Concertos com História: LCD Soundsystem no LUX
“But I was there”, pedaço do enciclopedismo de Losing My Edge, é um dos ossos centrais para dissecar o corpo dos LCD Soundsystem. A canção fala sobre a ultrapassagem do tempo, como se James Murphy previsse o seu desfecho ainda nos primeiros episódios. Sem surpresa, foi um dos momentos-chave do concerto do Kalorama no último dia de agosto de 2024. Uma troca de correspondência entre projecção e concretização, ou o futurismo com memória observado pelo retrovisor. Uma caixa de ritmos minimal, Murphy no papel de testemunha da sua história e uma torrente punk a infiltrar-se pelo refrão.
“Eu estava lá”, comenta-se no rescaldo. Foi um serão inesquecível como poucos em festivais. Os LCD Soundsystem com uma grande ajuda dos amigos a revisitar a proposta de futuro daquela que foi a banda mais excitante dos primeiros anos do milénio. Uma daquelas noites para guardar no disco de recordações que os telemóveis não salvam. E um transporte a 2005, como James Murphy fez questão de lembrar, ao agradecer ao LUX pela aposta de sempre nos LCD e na DFA como atitude colectiva.
Encontramo-nos em Santa Apolónia a 21 e 22 de junho de 2005. Duas noites esgotadas para sentir a pulsão do momento. De Brooklyn, os LCD Soundsystem. Primeiro concerto em Lisboa mas não em Portugal. Um ano antes, a 19 de agosto, apresentam-se como banda completa num after diluviano em Paredes de Coura para poucas centenas de pessoas. Meses antes, James Murphy, o DJ, agita pela primeira vez a pista do bar do LUX numa festa da MTV encabeçada pelos Scissor Sisters, com primeira parte dos Zoot Woman de Stuart Price.
Nomes perdidos em metadados mas há vinte anos, eram a linha da frente da pop.
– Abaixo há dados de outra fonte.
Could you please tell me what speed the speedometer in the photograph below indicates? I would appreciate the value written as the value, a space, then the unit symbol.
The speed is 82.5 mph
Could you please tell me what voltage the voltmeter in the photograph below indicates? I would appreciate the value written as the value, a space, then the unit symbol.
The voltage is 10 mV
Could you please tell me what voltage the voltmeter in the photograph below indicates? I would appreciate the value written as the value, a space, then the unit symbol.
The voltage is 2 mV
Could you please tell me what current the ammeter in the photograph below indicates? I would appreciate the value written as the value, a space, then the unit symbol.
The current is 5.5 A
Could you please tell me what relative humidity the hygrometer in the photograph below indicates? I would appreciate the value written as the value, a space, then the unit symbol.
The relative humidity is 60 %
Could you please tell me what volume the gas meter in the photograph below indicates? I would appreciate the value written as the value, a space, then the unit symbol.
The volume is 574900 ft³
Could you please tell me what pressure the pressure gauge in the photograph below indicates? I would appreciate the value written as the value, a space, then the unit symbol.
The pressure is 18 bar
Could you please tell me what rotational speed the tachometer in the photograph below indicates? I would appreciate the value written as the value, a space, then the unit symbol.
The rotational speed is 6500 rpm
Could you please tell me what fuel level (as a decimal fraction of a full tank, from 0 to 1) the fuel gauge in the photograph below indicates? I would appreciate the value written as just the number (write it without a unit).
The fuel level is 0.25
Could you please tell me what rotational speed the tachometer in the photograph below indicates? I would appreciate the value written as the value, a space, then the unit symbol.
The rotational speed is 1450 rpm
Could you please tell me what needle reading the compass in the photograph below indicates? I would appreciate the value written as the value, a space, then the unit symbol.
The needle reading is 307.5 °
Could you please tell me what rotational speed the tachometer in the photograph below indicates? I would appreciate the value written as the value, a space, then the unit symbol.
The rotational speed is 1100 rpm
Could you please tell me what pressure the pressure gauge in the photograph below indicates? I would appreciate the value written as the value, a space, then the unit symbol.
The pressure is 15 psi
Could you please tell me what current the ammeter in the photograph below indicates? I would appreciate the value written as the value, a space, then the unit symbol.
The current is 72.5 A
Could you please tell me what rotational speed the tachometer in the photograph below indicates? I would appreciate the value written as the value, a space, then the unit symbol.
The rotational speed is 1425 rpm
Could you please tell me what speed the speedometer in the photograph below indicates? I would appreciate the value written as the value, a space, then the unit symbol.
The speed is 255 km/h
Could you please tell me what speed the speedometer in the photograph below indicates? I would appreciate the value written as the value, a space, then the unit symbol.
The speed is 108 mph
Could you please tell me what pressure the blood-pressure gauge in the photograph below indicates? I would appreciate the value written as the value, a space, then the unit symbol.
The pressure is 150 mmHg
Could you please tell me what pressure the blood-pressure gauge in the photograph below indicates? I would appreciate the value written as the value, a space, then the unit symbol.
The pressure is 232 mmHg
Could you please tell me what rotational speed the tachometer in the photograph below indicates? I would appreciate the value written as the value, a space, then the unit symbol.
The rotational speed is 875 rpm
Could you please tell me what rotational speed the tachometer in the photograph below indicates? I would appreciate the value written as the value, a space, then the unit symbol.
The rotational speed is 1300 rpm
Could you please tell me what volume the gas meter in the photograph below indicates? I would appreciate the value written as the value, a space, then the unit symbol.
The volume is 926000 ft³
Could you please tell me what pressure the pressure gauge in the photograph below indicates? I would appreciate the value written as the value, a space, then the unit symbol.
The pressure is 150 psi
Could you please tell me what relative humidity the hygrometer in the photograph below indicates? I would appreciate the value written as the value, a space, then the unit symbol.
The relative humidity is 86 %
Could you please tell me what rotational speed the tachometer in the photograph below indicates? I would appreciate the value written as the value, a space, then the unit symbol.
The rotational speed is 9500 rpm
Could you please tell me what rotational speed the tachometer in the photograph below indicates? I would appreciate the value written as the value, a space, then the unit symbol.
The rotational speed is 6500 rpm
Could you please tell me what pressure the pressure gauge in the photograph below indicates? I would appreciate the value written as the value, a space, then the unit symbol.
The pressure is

Price seria o produtor de Confessions On The Dancefloor, o último grande álbum de Madonna. Depois dos anos subterrâneos a cruzar rock com dança, em que a banda-cartaz da editora DFA eram os Rapture (do hino House of Jealous Lovers, de 2003), os LCD atracam em Santa Apolónia já com o álbum branco da bola de espelhos, o primeiro, a infiltrar-se.
Nos LCD, o choque de partículas entre sintetizadores, uma secção rítmica punk cheia de funk (Talking Heads?) e guitarras abrasivas foi sempre um bom conflito entre catarse, prazer físico e aventura. Ainda que nunca tenha descoberto nenhuma pólvora – nem nunca se colocaram nesse pedestal -, os LCD não se limitavam a ser uma digitalização em MP3 da colecção de vinil de Murphy. Reciclavam esse património em rock com vocabulário de clube.
Foi isso que nos entregaram e deixaram em duas noites suadas no LUX. Cançōes empolgantes como Movement e Disco Infiltrator, singles iniciais como o hipnotizante Yeah, o enciclopedismo de Losing My Edge, e as extasiantes Daft Punk Is Playing At My House e Tribulations. Volume, pujança e despretensão. Murphy a comandar a sua tropa mas podia ser um de nós a curtir sem pensar na hora de chegada ao trabalho da manhã seguinte.